Le tissu industriel public s'est dégradé et désintégré au cours des vingt dernières années, il n'a pas été remplacé par le secteur privé algérien qui n'a pu développer ni les dimensions ni les moyens managériaux de prendre la relève, dans un tel contexte de prédation et d'enrichissement facile. La responsabilité de l'Etat est entière.
La relation de l'Etat au privé national ne semble pas relever chez nous (comme nous l'avons déjà exprimé dans des contributions antérieures), du seul souci de développement de l'emploi, de la valeur ajoutée et de la contribution à la diversification des sources de croissance économique.
Sinon comment peut-on expliquer le cas du blocage d'une usine de trituration de graines oléagineuses par le groupe Cevital, propriété de l'industriel Rabrab, contribuant à la création d'emplois et de valeur ajoutée sur le plan national.
Les liens d'allégeance au pouvoir politique en place sont déterminants pour accéder aux juteux marchés publics qui ont permis l'émergence d'entreprises connues sur le plan national mais invisibles sur le plan international (label, volume d'exportation, gain de devises)
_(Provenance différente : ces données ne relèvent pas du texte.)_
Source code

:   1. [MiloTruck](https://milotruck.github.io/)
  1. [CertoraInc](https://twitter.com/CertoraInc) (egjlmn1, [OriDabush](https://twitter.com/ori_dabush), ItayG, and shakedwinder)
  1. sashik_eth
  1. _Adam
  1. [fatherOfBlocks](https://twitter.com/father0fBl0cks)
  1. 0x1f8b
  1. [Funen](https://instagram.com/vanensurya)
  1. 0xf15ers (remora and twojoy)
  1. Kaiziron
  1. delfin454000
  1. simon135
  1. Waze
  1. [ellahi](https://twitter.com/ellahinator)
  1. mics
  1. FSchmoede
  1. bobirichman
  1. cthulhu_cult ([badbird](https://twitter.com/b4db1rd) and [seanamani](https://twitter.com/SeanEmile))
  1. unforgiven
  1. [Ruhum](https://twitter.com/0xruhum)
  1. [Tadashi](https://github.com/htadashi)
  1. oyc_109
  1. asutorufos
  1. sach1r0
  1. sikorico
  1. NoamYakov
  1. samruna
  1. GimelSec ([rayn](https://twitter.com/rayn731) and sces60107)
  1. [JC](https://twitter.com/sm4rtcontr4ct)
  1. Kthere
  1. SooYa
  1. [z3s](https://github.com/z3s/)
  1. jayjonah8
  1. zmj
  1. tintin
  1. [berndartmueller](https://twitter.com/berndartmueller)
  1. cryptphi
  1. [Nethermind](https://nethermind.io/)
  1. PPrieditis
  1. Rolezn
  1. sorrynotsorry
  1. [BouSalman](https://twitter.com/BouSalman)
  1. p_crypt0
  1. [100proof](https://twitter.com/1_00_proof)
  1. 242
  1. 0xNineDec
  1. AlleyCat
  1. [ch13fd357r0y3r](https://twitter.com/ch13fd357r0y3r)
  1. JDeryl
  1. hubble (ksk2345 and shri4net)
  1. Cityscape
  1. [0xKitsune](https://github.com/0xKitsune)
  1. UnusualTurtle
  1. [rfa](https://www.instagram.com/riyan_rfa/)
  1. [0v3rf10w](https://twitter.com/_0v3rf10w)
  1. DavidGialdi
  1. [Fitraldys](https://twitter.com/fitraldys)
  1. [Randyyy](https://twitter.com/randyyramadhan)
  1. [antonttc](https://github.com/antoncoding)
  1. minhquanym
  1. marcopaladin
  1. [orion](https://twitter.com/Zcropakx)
Présentement, à la faveur du hirak ou des actions menées par l'Etat pour éliminer les «oligarques» qu'il avait lui-même promus pour des raisons qui relèvent plutôt de la morale que de l'économie, il faudrait absolument dissocier l'entreprise de son dirigeant.
Si ce dernier est condamné pour délit de corruption, l'entreprise ne devrait pas en pâtir. Comment ? Les spécialistes, juristes et financiers, peuvent parfaitement proposer des démarches et des montages de sauvetage de ces entreprises, si la volonté politique pour ce faire existe.
– Le gouvernement actuel est-il d'abord conscient de l'importance de cette question stratégique de sauvetage des unités de production des oligarques emprisonnés, peut-il prendre les décisions en rapport ?
En toute hypothèse, le gouvernement Bedoui, étant décrié de toutes parts, il faudrait absolument que ceux qui détiennent le pouvoir réel puissent réagir et vite pour imposer une feuille de route permettant la régénérescence des entreprises en difficulté en attendant les réformes profondes que nécessite la restructuration économique d'ensemble que devrait initier le futur président de la République.